Quite telling. As a editorialist she’s little more than an attacker, as a journalist she is too intellectually lazy to understand why people have the positions they do. It’s simply enough that they do. What then (if anything) was her column about? Women. Not enough of them getting editorials published. Why? It doesn’t matter. Content doesn’t matter – there just aren’t enough women doing it.

She goes on to channel some invective on men generally as some sort of cause in itself, and discusses an exchange she had with editor Howell Raines on a column she didn’t want to write, calling it a tough moment. Understood, we all have them. Her conclusion?

“Men enjoy verbal dueling.”

Hunh? I suppose her alternative or explanation or thesis of description of opposites is what she does: insult and run away, adding nothing to the depth of understanding and nothing to the discussion. There is no dueling because there is no response – only potentates and the obedient in the world of the exchange (or non-exchange) of ideas.

This mirrors exactly the intellectual skill of children before they develop useful conversation skills. The best she can do is see sharp dialog as having cutting themes to it - which leads her immediately into dwelling on the theme of castration. Again it can only go back to the male-female binary paradigm as it’s understood and controlled by the shipwreck of present day feminism: ‘I hate you, you owe me, but you guys still need to make way for me. And be polite while you’re at it’

It gets better: she chimes in on the kerfuffle between Susan Estrich and Michael Kinsley.

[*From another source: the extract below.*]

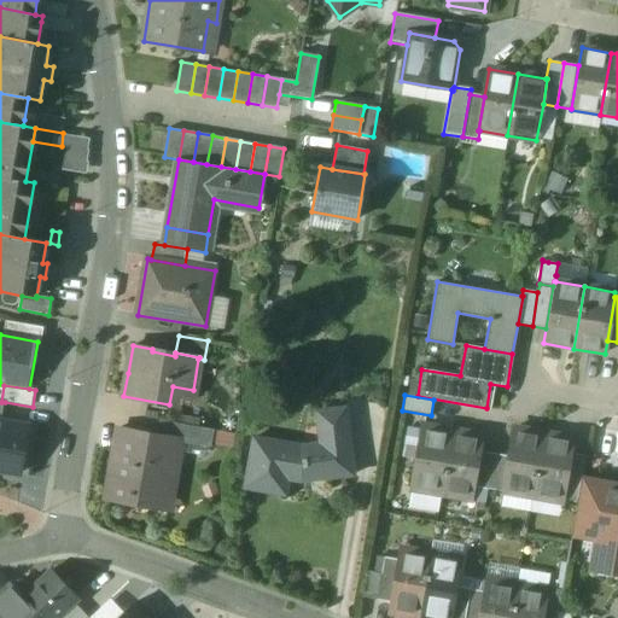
[(345,408),(316,413),(321,450),(334,449),(333,438),(349,437),(345,408)]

Estrich conducted a open lobbying campaign to get Kinsley to run her columns on the editorial page. Kinsley made the editorial choice not to and stood his ground in spite of his decision being paraded to potential humiliation in the prism of a feminism shakedown: to make him seem the chauvinist.

Dowd sides with Kinsley, citing only that Estrich’s writing is hum-drum. No other reason? It hardly seems worth the reference. I actually looks like a vehicle to bring us her real news: she IS news. She refers to both Kinsley and Estrich as her friends.
Again – no reason to mention it, other that to make the column’s subject less the subject, and generally about her.